Inflate To Deflate

Data is large, and hard drive space is a concern. Real-time effective compression is necessary. Highly evolved compression archivers for text, image, and video trade compression ratio for space and time complexity. Sophisticated context mixing algorithms like PAQ and variants[1] can compress a 1 GB text file into a 116 MB archive. Compression is an AI problem. It is about learning and representing an underlying process that generates the data. The representation is an encoding issue, while the process learning involves techniques ranging from shape coding to pattern segmentation, morphology to neural networks, decision trees to optimization, and matrix factorization to wavelet analysis.

This weekend, I explored a topological approach for data compression. It involves finding an algorithm (decompressor) that yields a tiling topologically equivalent to a boolean matrix. For any file, we get its byte stream. Considering the byte stream as an alias of the original file, we reshape it as a boolean matrix. The dimensions are irrelevant. Depending on the original file size, this matrix will be large (~ billions of rows and columns for a 10 GB file) and dense. To compress such a large binary matrix, we find a [combinatorial] rectangle packing algorithm. Such an algorithm can be found using the chain embedding technique.

The intuition is that the byte stream reshaped as a boolean matrix of dimensions M × N can tell us about its sponginess. An algorithm that generates tiling rules for a boolean matrix satisfying the topological properties is the decompressor, and its embedding into a chain complex becomes the compressed file.

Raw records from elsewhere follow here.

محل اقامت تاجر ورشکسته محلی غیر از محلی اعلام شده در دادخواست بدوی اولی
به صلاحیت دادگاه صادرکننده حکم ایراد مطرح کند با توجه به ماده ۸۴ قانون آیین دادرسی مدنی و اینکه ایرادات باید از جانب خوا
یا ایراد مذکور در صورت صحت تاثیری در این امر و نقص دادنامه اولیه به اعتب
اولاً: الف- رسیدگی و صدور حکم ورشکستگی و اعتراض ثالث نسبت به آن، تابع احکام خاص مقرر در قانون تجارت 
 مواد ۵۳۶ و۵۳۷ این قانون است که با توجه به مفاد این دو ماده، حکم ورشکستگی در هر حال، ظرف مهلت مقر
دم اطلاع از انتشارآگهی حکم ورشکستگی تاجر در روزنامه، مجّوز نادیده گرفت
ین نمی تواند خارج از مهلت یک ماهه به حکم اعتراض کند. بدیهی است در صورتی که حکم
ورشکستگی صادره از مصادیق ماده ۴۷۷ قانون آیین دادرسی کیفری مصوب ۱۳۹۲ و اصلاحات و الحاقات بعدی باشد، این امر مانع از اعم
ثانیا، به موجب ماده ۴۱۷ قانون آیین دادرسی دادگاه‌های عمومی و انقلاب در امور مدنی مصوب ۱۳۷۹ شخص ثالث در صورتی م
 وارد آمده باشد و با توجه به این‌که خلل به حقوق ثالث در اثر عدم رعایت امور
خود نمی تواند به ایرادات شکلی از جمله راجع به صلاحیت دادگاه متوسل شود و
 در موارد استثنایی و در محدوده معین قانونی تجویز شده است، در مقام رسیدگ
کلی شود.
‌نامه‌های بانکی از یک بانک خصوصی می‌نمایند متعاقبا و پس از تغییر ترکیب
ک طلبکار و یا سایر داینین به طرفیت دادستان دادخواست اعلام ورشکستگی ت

I opted for a new topological approach to compress large boolean matrices because existing methods don't scale well. Transforming it into a packing algorithm discovery problem allows efficient encoding by the decompressor, offering speed without losing information density. Initial experiments show a 25-38 compression ratio on some synthetic images. My focus is on finding the algorithm before fine-tuning for performance, so I've been adjusting inputs for easier discovery.